━━━ Kutipan Sumber ━━━

Suara Warga

Sebenarnya Korupsi yang TSM, Bukan Pilpres!

Artikel terkait : Sebenarnya Korupsi yang TSM, Bukan Pilpres!



Artikel tentang kriteria Menkes[i] Kabinet JokowiJK memang menarik dan banyak respon dari teman2 di WA dan BB. Pada tanggal 8/8/2014 jam 09:40 sampai dengan jam 21.24 terjadi chating panjang antara penulis dengan seorang teman, PNS pada suatu Badan Negara di Jakarta, sebagai berikut:


Teman WA: “ Ya pak kriteria bagus utk pemimpin termasuk menkes….tapi cari yg jujur sdh susah…biasanya yg jujur msh bodoh…”.


Penulis: “Jadi bodoh = jujur pak? Postulat baru khusus PNS?”


Teman WA: “Kalo pns bodoh dan tidak jujur pak ha..ha”


Penulis: “ So? Maksudnya?”

━━━ Data untuk Analisis ━━━

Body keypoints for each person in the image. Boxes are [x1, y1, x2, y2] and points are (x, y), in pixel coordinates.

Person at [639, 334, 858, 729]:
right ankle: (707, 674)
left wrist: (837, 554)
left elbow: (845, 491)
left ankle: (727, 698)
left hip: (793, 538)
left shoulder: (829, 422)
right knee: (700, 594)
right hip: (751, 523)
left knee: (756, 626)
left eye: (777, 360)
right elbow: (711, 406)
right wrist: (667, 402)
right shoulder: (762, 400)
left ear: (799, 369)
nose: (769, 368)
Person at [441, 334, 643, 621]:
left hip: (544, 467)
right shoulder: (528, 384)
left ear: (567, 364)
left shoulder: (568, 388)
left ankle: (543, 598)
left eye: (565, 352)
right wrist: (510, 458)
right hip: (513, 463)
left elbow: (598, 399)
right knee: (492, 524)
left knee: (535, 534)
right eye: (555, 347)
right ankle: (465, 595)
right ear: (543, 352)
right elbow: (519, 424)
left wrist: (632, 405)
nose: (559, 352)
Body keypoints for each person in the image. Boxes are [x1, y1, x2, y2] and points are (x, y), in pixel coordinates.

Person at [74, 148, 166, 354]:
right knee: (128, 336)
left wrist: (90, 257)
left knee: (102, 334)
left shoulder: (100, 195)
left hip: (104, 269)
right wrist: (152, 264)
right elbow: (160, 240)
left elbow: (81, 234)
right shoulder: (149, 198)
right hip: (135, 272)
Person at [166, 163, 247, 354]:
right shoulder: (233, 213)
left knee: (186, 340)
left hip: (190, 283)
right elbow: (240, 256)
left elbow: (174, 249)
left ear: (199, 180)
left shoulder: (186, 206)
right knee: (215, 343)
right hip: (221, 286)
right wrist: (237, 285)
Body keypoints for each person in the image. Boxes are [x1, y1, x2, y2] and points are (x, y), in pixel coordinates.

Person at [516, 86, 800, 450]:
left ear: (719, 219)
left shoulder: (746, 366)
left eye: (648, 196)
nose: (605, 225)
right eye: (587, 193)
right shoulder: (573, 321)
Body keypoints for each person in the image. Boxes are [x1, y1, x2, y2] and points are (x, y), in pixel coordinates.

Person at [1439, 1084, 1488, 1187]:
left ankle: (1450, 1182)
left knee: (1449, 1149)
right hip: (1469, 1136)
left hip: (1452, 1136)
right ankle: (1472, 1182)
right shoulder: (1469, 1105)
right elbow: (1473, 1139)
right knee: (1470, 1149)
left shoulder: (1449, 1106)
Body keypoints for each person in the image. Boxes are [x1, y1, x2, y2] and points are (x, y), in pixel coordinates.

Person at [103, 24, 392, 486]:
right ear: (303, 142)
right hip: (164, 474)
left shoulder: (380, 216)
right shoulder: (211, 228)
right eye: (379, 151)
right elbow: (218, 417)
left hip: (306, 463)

━━━

Kegiatan: Lanjutkan tulisan tentang percakapan seputar kriteria Menkes dan kejujuran PNS itu, mulai sesudah kalimat terakhir yang tercantum.

Jawaban Tugas:
Teman WA: “Jadi cari orang tidak pinter2 banget, tapi tahu masalah dan solusi yg tepat ..maka dia akan dpt menyesaikan masalah tsb dng tdk usah komplikated….yg kadang komplikated itu dibuat sendiri oleh orang2 pinter utk mendapatkan dana yg besar dan berkuasa lbh lama”.


Penulis: “Tapi, Jujur bukan bodoh kan?”


Teman WA: “Oh tidak pak.. karena yg pinter itu saking pinternya digunakan juga utk menipu/korup. sehingga yg tdk bisa menipu/korup dikonotasikan bodoh, artinya orang yg kerja sdh lama tapi gak kaya2 dikatakan bodoh. itu yg saya maksud pak”


Penulis: “Itukan pinter+ahlak rendah=cilaka12!”


Teman WA: “Ya itu pak..orang2 yg banyak berkuasa akhir2 ini banyak profesor doktor ttp hanya pakai rasio nalar tdk dng hati nurani sehingga menipu dan korup dianggap biasa menurut nalarnya.”


Penulis: “Kalo peminpin maling, anak buah maling juga. Tdk urusan dgprofesor or doktor pak!”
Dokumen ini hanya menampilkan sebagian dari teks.